Foresight News learned that in the increasingly competitive cloud service landscape, the aforementioned non-state-owned cloud service giants have established their own Web 3 sales departments to compete for this "delicacy," including Alibaba, Tencent, and even Huawei, allowing users to browse related products directly on the front-end page. Notably, this setup is not a unique phenomenon among domestic giants; all international giants, including AWS, Google, and Microsoft, have similar products in their cloud departments.
Foresight News also learned that the main offices of these business departments were previously located in Singapore, possibly related to the fact that many cryptocurrency exchanges relocated from mainland China to Singapore starting in 2021. However, as Singapore's cryptocurrency regulatory policies became very strict after June 30, 2025, this phenomenon is unlikely to be sustained.
Nevertheless, the cloud demand from these offshore cryptocurrency exchanges will not decrease, which also means that competition for cloud market share will not end.
At Web X in Tokyo, two representatives from domestic social giants told Foresight News that although their business in this area started late, their target is also compliant cryptocurrency exchanges. As newcomers, the change in this competition comes from the development of AI technology. "Our large model technology is also very willing to be provided to cryptocurrency institutions. If there is a demand for cloud services and large models, we welcome it." This strategy has been followed by other major companies, which also mentioned that their large model interfaces could be provided.
Regarding competitors, they have researched them thoroughly and directly pointed out that the exchange choosing Alibaba Cloud services is OKX. Previously, Alibaba Cloud's large-scale outage incident affected cryptocurrency trading on OKX, which indirectly led to a change in leadership at Alibaba Cloud.

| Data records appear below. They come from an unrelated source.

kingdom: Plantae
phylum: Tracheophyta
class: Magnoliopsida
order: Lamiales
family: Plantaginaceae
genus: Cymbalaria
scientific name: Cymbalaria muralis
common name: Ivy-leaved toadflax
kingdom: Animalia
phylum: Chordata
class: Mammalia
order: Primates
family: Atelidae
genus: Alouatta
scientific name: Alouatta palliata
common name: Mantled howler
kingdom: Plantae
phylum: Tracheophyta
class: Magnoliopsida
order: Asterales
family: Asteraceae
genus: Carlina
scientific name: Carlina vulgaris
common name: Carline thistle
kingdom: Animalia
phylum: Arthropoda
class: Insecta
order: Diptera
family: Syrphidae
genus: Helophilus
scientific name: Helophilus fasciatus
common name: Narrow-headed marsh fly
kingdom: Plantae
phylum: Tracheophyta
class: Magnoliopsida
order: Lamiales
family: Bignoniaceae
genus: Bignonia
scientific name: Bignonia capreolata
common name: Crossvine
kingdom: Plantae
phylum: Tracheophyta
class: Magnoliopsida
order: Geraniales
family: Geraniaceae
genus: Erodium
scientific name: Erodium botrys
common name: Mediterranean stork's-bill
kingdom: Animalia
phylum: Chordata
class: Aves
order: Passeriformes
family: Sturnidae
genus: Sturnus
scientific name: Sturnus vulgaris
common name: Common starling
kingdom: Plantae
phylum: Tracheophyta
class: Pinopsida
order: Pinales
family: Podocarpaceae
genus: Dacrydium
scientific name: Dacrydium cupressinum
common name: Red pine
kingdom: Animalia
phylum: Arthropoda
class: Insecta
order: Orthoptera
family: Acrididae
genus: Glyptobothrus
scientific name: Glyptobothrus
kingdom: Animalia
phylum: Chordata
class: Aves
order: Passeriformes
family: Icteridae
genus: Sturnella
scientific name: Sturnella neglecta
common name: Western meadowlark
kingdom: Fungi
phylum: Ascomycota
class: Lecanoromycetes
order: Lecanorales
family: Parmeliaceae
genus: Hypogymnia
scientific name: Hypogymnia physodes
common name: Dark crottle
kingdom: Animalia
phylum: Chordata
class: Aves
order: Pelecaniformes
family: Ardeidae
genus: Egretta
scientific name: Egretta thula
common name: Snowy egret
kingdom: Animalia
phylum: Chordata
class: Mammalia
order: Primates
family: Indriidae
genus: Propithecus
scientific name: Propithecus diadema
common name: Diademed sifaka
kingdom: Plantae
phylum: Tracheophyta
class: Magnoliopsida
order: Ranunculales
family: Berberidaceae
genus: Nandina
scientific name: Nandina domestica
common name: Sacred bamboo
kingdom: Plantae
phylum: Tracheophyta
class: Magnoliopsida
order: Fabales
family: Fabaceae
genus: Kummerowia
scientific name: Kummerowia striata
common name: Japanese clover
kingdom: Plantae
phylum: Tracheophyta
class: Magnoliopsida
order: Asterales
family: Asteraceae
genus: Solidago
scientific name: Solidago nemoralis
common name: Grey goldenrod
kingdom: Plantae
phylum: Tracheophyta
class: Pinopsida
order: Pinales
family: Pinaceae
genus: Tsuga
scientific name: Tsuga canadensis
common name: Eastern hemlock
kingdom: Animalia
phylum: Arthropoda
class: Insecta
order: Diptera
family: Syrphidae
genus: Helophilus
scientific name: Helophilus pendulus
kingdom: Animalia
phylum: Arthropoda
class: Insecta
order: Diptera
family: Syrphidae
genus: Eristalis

A representative from the aforementioned major company told Foresight News that they have secured 60% of the cloud service quota for a certain medium-sized exchange.
This smoke-free war has been ongoing and has now extended from cloud services to the large model field. Even the cryptocurrency business, which is not recognized domestically, is thriving overseas, and all global giants do not want to miss out on this revenue.
Among domestic giants, Ant Group's layout regarding cryptocurrency is relatively advanced. Its representative told Foresight News in Tokyo that the blockchain developed by Ant is set to launch in September, and they are also looking for target clients. Similarly, JD.com, which is attempting to issue stablecoins in Hong Kong, has its founder Liu Qiangdong revealing during this year's delivery battle that JD.com's ambition is to apply for stablecoin licenses in dozens of countries worldwide. At that time, users will be able to use JD stablecoins to purchase all goods, and this payment experience is something that current internet giants cannot provide.
Undoubtedly, these internet giants want cryptocurrency to become a new piece in their business puzzle. Recently, Google announced the launch of its own "public chain," but it is clear to observers that it is merely a consortium chain with many restrictions, far from Ethereum. This raises an interesting question: do these world's most advanced internet giants truly understand blockchain technology and the spirit of crypto punk?
As for whether internet giants from China will deeply enter the Web 3 field, an employee from one of the aforementioned internet companies told Foresight News: "As long as domestic regulatory policies do not loosen, we will never enter this field, at least not on the surface."